**Instruções da tarefa:** Repita, sem qualquer alteração, tudo o que vai desde "Resumidamente, a teoria" até "continuar esta exploração." no texto fornecido.

**Texto fornecido:**
-=-=-

Na realidade, como se pode ver no gráfico, é bastante claro de onde vêm as emissões de CO2. E seja na produção de energia, nos transportes, na indústria ou em qualquer um dos outros sectores, o principal culpado por estas emissões é a extracção e queima de carvão, petróleo ou gás ‘natural’. Logo, a única maneira de resolver esta crise é através de uma transição energética, onde substituímos energia fóssil por energia renovável. Mas isto implica uma mudança enorme no balanço de poder global. Neste momento as empresas no sector da energia detêm um recurso extremamente valioso e por isso gozam de uma enorme riqueza e influência. A transição energética pôe tudo isto em causa, pois assim que começar estas empresas vão perder este poder muito rapidamente.
Para estas empresas, a única maneira de sobreviverem é ao demonstrar aos seus acionistas, ano após ano, que estão a extrair mais, em mais sítios e com um grande potencial de crescimento a longo prazo. A simples diminuição ou proibição de angariar novos espaços para explorar é suficiente para deixar os accionistas inseguros e arruinar uma empresa, mesmo que os lucros a curto e médio prazo estejam assegurados. As empresas sabem disto e por isso vão usar todas as ferramentas ao seu dispor para atrasar esta transição. Aliadas às petrolíferas estão todas as instituições que beneficiam do status quo. Bancos, seguradoras, governos e muitos outras dependem do crescimento económico infinito para manter as suas posições. Mas como o planeta não tem recursos infinitos, este paradigma, mais tarde ou mais cedo, terá de cair.
Resumidamente, a teoria da sobrepopulação é uma parte intrínseca de uma narrativa ideológica que apenas pretende vender uma versão do mundo. Um mundo onde o planeta existe apenas para servir os interesses económicos, que qualquer custo ambiental que daí advenha é aceite e da responsabilidade de todos, e que por isso devemos pagar colectivamente um preço em sangue para continuar esta exploração.
Estamos na década zero, o que significa que os próximos anos vão ser fulcrais na luta pela justiça climática. De maneira a sermos eficientes precisamos de conseguir discernir entre boas e más medidas. Este texto é sobre uma de muitas técnicas utilizadas para atrasar a transição energética, mas também é muito importante ler sobre como fazer a transição energética. Para quem não conhece a campanha Empregos para o Clima é uma campanha internacional que luta pela justiça climática e um óptimo sitio por onde começar. Podes encontrar mais informações no site http://www.empregos-clima.pt/
Fontes:
1 – https://population.un.org/wpp/Graphs/DemographicProfiles/Line/900
2 – https://ourworldindata.org/grapher/per-capita-co2-vs-average
3 – https://ourworldindata.org/grapher/children-per-woman-fertility-rate-vs-level-of-prosperity
4 – https://phys.org/news/2011-11-individual-co2-emissions-decline-age.html
Claro que há uma reação directa entre a sobrepopulação e as alterações climáticas. A actual população humana só é sustentável com recurso aos combustíveis fósseis, à desmatação, à sobreexploração dos recursos marinhos, ….Risível é o argumento das crianças e do facto de a população aumentar essencialmente em partes do mundo onde emitem menos gases efeito de estufa. Além de estar a mudar rapidamente essas populações estão a deslocar-se em massa para, pronto, usemos a palavra, o ” 1º mundo”, e a primeira coisa que fazem é adquirir um pópó. Negá-lo é ser cego de não querer ver. De resto a própria europa não produz, sustentavelmente, os alimentos que a actual população consome. Começando por portugal. Quando as terras exauridas, e a água não chegar ás estufas, se tornar uma realidade, o fantasma da fome será uma realidade. Mas haverá sempre quem tome a nuvem por Juno e veja senhoras pousadas em azinheiras. Bom Soylent Green.

-=-=-

**Lista de registos:**
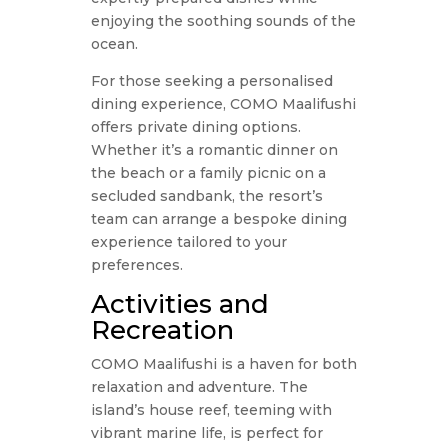
enjoying the soothing sounds of the
ocean.
For those seeking a personalised
dining experience, COMO Maalifushi
offers private dining options.
Whether it’s a romantic dinner on
the beach or a family picnic on a
secluded sandbank, the resort’s
team can arrange a bespoke dining
experience tailored to your
preferences.
Activities and
Recreation
COMO Maalifushi is a haven for both
relaxation and adventure. The
island’s house reef, teeming with
vibrant marine life, is perfect for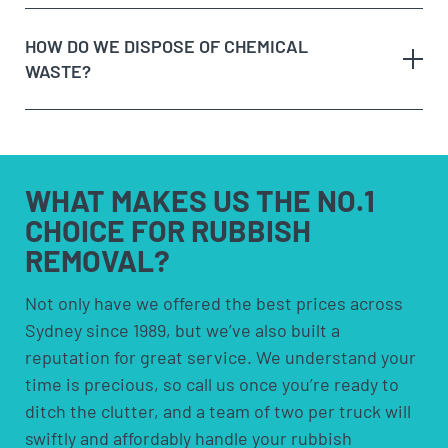
Option 3:
Purchase a skip bin hire – skip bins are
a call or making an online enquiry.
fixed costs and aren’t cheap! They also require you
HOW DO WE DISPOSE OF CHEMICAL
When we arrive at your booking, show us what you
to have space to leave the bin somewhere. Skip
WASTE?
need to be removed and
get a quote on the spot
. If
bins are more suited for people who need to
you’re happy with the price, we’ll remove it straight
remove rubbish over an extended period.
away!
Option 4:
Council pick-ups; These are usually free
Sit back and let our team load the muck to the
but are limited to certain items and volumes;
any
truck!
check with your council to see if a council pick-up
hazardous waste
WHAT MAKES US
THE NO.1
is available for you.
CHOICE FOR
RUBBISH
REMOVAL?
solvents and household cleaners
paints and thinners
Not only have we offered the best prices across
Sydney since 1989, but we’ve also built a
pesticides and herbicides
reputation for great service. We understand your
poisons
time is precious, so call us once you’re ready to
pool chemicals
ditch the clutter, and a team of two per truck will
motor oils, fuels and fluids
swiftly and affordably handle your rubbish
acids and alkalis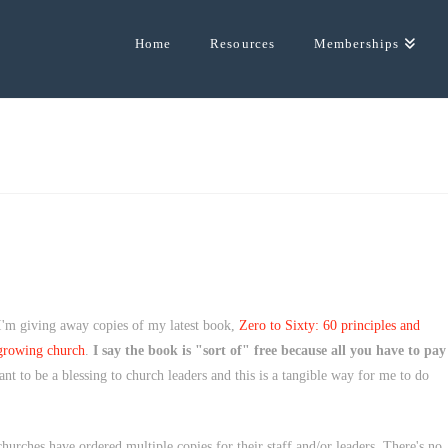
Home
Resources
Memberships
 I'm giving away copies of my latest book,
Zero to Sixty: 60 principles and
 growing church
.
I say the book is "sort of" free because all you have to pay
t to be a blessing to church leaders and this is a tangible way for me to do
urches have ordered multiple copies for their staff and/or leaders. There's no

-=-=-

**Resultado abaixo:**
Resumidamente, a teoria da sobrepopulação é uma parte intrínseca de uma narrativa ideológica que apenas pretende vender uma versão do mundo. Um mundo onde o planeta existe apenas para servir os interesses económicos, que qualquer custo ambiental que daí advenha é aceite e da responsabilidade de todos, e que por isso devemos pagar colectivamente um preço em sangue para continuar esta exploração.